まあ、元からクラスメイトと仲良くなるつもりなんてなかったのだが。

腫れ物同士が一緒に歩いている様子はまるで珍獣を見るように注目を集めたが私たちは気にせず校門を出る。

まず向かうのはアキラの家だ。

学校から十分ほど歩き到着したそこはまだ新しい一軒家だ。白で統一された外壁にオレンジ色の屋根が映える二階建て。この辺りにしては珍しい西洋風の家に目を奪われる。


「ちょっと待ってて。」


そういうとアキラは家の中に入っていった。

私は家を眺めながら、アキラの家族にも幸せな時期があったんだろうな、と思いを馳せた。

家の外装は母親の趣味なのだろうか。庭には枯れたチューリップが散見される。

少し待っていと少し大きめの手提げカバンを持ってアキラが出てきた。パジャマや下着の替えだろう。

私は先導して自宅に向かう。道中、アキラは言葉に出さないものの少しわくわくした様子だったがそれを指摘するともう二度と私の前でわくわくしてくれないのではと思いやめた。


十五分ほど歩くと到着した。

私はいつも通り、引き戸を開く。


「ただいまー。」


「お、お邪魔します…。」


パタパタとスリッパの音を立てて祖母が台所から出てくる。


「月子ちゃん、おかえり。

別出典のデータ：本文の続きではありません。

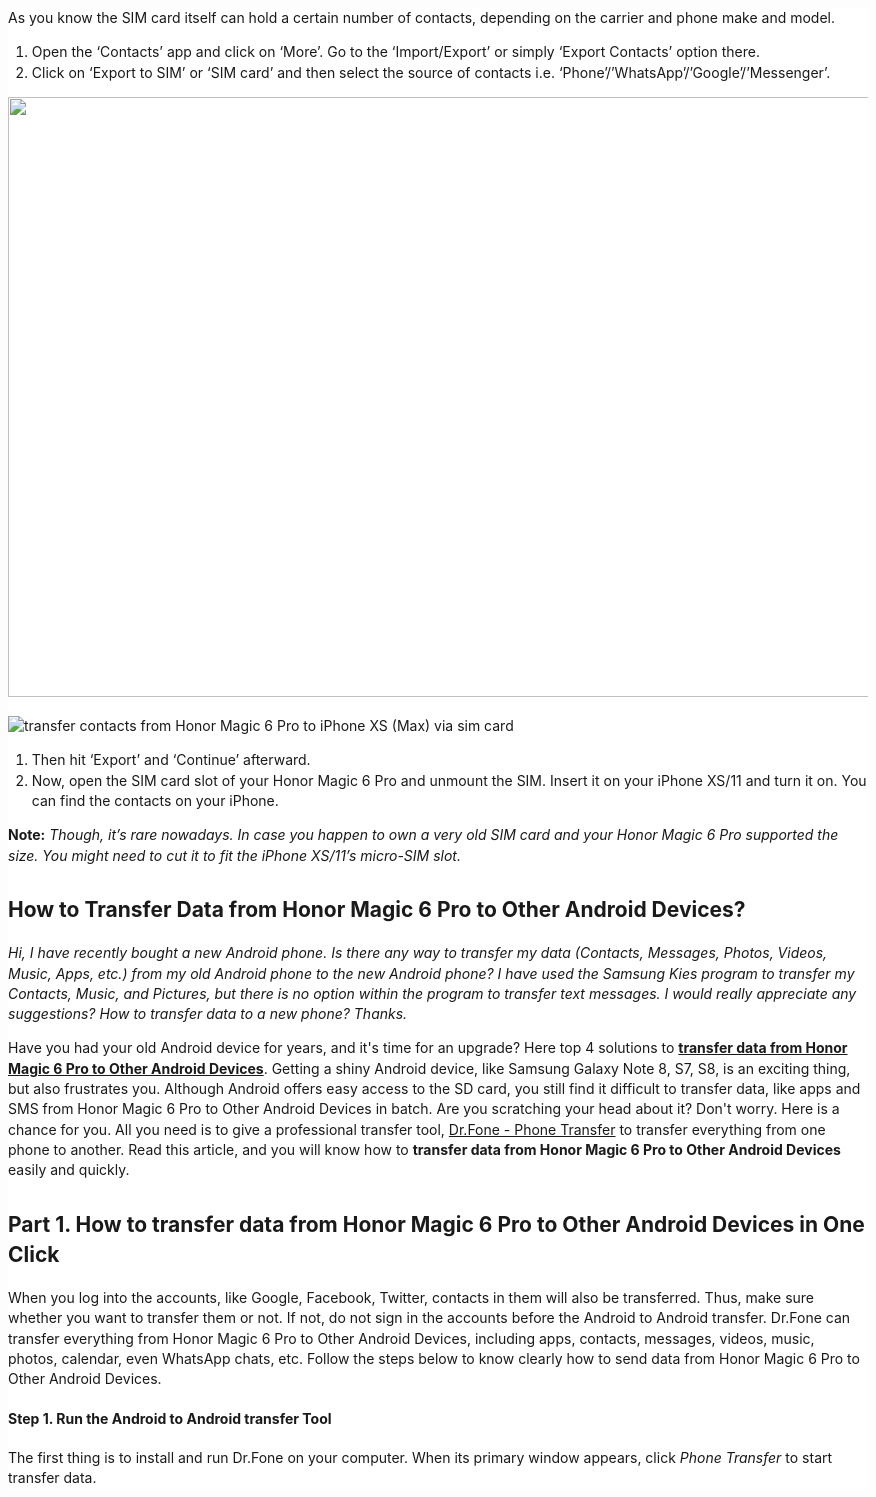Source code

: As you know the SIM card itself can hold a certain number of contacts, depending on the carrier and phone make and model.

1. Open the ‘Contacts’ app and click on ‘More’. Go to the ‘Import/Export’ or simply ‘Export Contacts’ option there.
2. Click on ‘Export to SIM’ or ‘SIM card’ and then select the source of contacts i.e. ‘Phone’/’WhatsApp’/’Google’/’Messenger’.


<a href="https://appsumo.8odi.net/c/5597632/2087394/7443" target="_top" id="2087394"><img src="//a.impactradius-go.com/display-ad/7443-2087394" border="0" alt="" width="1200" height="600"/></a><img height="0" width="0" src="https://appsumo.8odi.net/i/5597632/2087394/7443" style="position:absolute;visibility:hidden;" border="0" />

![transfer contacts from Honor Magic 6 Pro to iPhone XS (Max) via sim card](https://images.wondershare.com/drfone/article/2018/08/export-android-contacts-to-sim.jpg)

1. Then hit ‘Export’ and ‘Continue’ afterward.
2. Now, open the SIM card slot of your Honor Magic 6 Pro and unmount the SIM. Insert it on your iPhone XS/11 and turn it on. You can find the contacts on your iPhone.

**Note:** _Though, it’s rare nowadays. In case you happen to own a very old SIM card and your Honor Magic 6 Pro supported the size. You might need to cut it to fit the iPhone XS/11’s micro-SIM slot._

## How to Transfer Data from Honor Magic 6 Pro to Other Android Devices?

_Hi, I have recently bought a new Android phone. Is there any way to transfer my data (Contacts, Messages, Photos, Videos, Music, Apps, etc.) from my old Android phone to the new Android phone? I have used the Samsung Kies program to transfer my Contacts, Music, and Pictures, but there is no option within the program to transfer text messages. I would really appreciate any suggestions? How to transfer data to a new phone? Thanks._

Have you had your old Android device for years, and it's time for an upgrade? Here top 4 solutions to **[transfer data from Honor Magic 6 Pro to Other Android Devices](https://drfone.wondershare.com/samsung/transfer-data-from-one-phone-to-another.html)**. Getting a shiny Android device, like Samsung Galaxy Note 8, S7, S8, is an exciting thing, but also frustrates you. Although Android offers easy access to the SD card, you still find it difficult to transfer data, like apps and SMS from Honor Magic 6 Pro to Other Android Devices in batch. Are you scratching your head about it? Don't worry. Here is a chance for you. All you need is to give a professional transfer tool, [Dr.Fone - Phone Transfer](https://tools.techidaily.com/wondershare/drfone/phone-switch/) to transfer everything from one phone to another. Read this article, and you will know how to **transfer data from Honor Magic 6 Pro to Other Android Devices** easily and quickly.

## Part 1. How to transfer data from Honor Magic 6 Pro to Other Android Devices in One Click

When you log into the accounts, like Google, Facebook, Twitter, contacts in them will also be transferred. Thus, make sure whether you want to transfer them or not. If not, do not sign in the accounts before the Android to Android transfer. Dr.Fone can transfer everything from Honor Magic 6 Pro to Other Android Devices, including apps, contacts, messages, videos, music, photos, calendar, even WhatsApp chats, etc. Follow the steps below to know clearly how to send data from Honor Magic 6 Pro to Other Android Devices.

#### Step 1. Run the Android to Android transfer Tool

The first thing is to install and run Dr.Fone on your computer. When its primary window appears, click _Phone Transfer_ to start transfer data.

アキラちゃんは初めまして、あといらっしゃい。今日と明日はゆっくりしていってね。月子ちゃんの部屋に荷物置いて、二人でゆっくりしてるといいわ。夕食は佐々木さんも来るから騒がしくなるわよ。」


ふふふ、と楽しそうに笑う祖母。この笑顔を見れただけでもアキラを連れてきてよかった。

当のアキラは緊張でがちがちなのだが。

私はそんなアキラを引っ張って自分の部屋へ連れていく。部屋にはアキラ用の布団がもう用意されており祖母の手際の良さに驚いた。


「荷物、テキトーに置いていいよ。」


「うん、ありがとう。」


アキラは通学鞄と手提げカバンを部屋の隅に置く。


「月子のお祖母ちゃん、いい人そうだね。」


「うん。いい人だよ。」


私たちは並んで畳に座る。窓から心地良い風が入って来る。


「明るくて楽しそうで。月子は全然似てない。」


アキラは余計な一言を言う性格だと分かった。